Publishers Weekly - Publisher's Weekly
Written for Ralph Waldo Emerson's daughter, Ellen, when Alcott was 16, and first published in 1855, these six prosy fairy tales were chosen from a 1992 collection, Louisa May Alcott's Fairy Tales and Fantasy Stories, edited by Daniel Shealy; Shealy provides an informative afterword here. Readers meet a cast of elves, fairies, brownies and sprites with such Shakespearean names as Willy Wisp, Moonbeam and Thistledown, and the children who occasionally dally with them. Thinly disguised morality lessons told in an over-upholstered style, they instruct the audience in the importance of various virtues. In "The Frost King," for example, elves resolve to conquer the ice-hearted ruler of winter through peaceable means ("Let us teach you how beautiful sunshine and love and happy work can make you"). More than a little dated, the stories grow tedious with lofty homilies (e.g., "little Annie dwelt like a sunbeam in her home, each day growing richer in the love of others and happier in herself"). Preiss's (The Pig's Alphabet) garish artwork further hampers an emotional connection to the stories. The lack of tonal subtlety is aggravated by a self-consciously multicultural-esque grouping of fairy folk with oversize but misshapen eyes and bizarrely pointed ears and chins. Even the typeface, which has distractingly flowery ligatures, is overdone. All but the most die-hard Alcott fans can skip this one. Ages 5-12. (June)
Independent Publisher
Flower Fables is a treasury of six different stories penned by Louisa May
Alcott. These old-fashioned fairy tales have been compiled and edited by Daniel Shealy, who has done editing on several Alcott books. The text is very readable, and has magic flavor added via the font's joining together of several letters. Today's children, like many children of the past, will enjoy meeting Alcott's fairies, sentient flowers, and other real and imagined characters.

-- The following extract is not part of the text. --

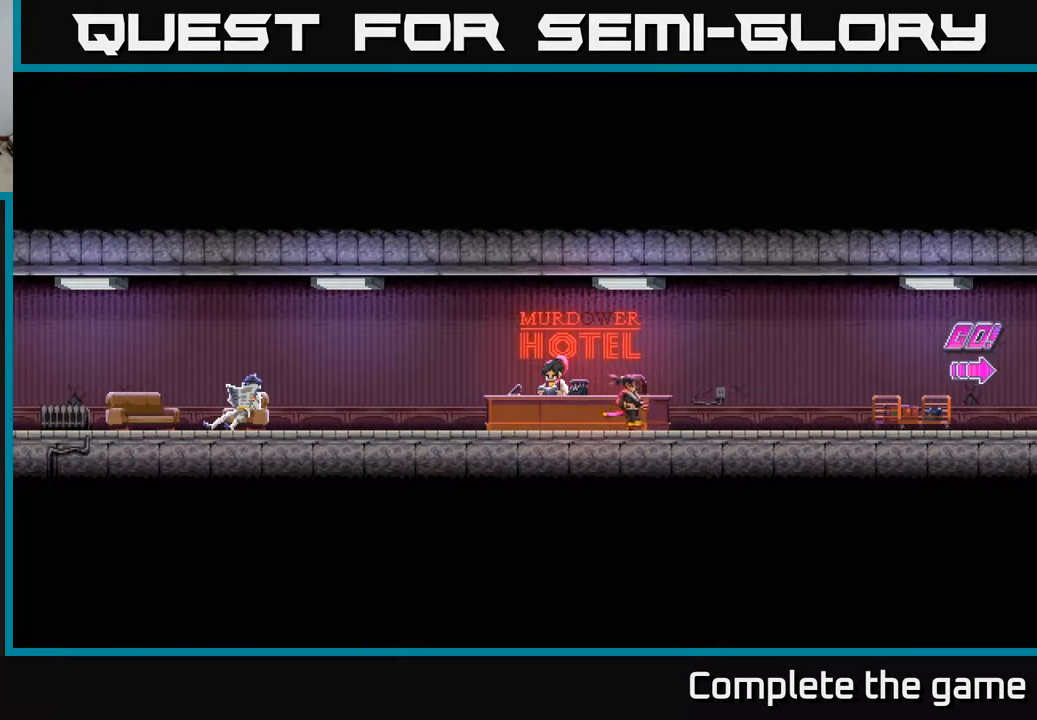
{"buttons": ["DPAD_RIGHT"], "left_stick": "center", "right_stick": "center", "events": []}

Illustrator Leah Palmer Preiss has filled the book with delightful and intersting fairies and other creatures. The illustrations are bright and full.Readers may want to watch for the bonuses of quotations and tiny protraits of those who influenced Louisa May Alcott.
This book would make a good bedtime storybook, and like many tales of old, has good morals that children could take away with them perhaps without even realizing there was a lesson involved. The afterword is also interesting as it shares interesting details about Miss Alcott. For example, she wrote these tales when she was 16. Another bonus at the end of the book is the biographies that go along with the quotations and miniature portraits.
--SM Ford
Reviewers Bookwatch
Louisa May Alcott's "fairy folk" are back! Best known for her classic books Little Men and Little Women, her equally enchanting fairy tales are now reintroduced to a new generation of readers in this timeless volume of stories beautifully illustrated by the artistic talents of Leah Palmer Preiss with the publication of Flower Fables. This wonderfully delightful collection of six fairy tales and twenty-five newly comissioned illustrations permit the reader to enter ALcott's nature fairyland and meet her fascinating and memorable fairy folk. Flower Fables is a highly recommended addition to all personal, school, and public library
mythology, folklore and fairy tale collections.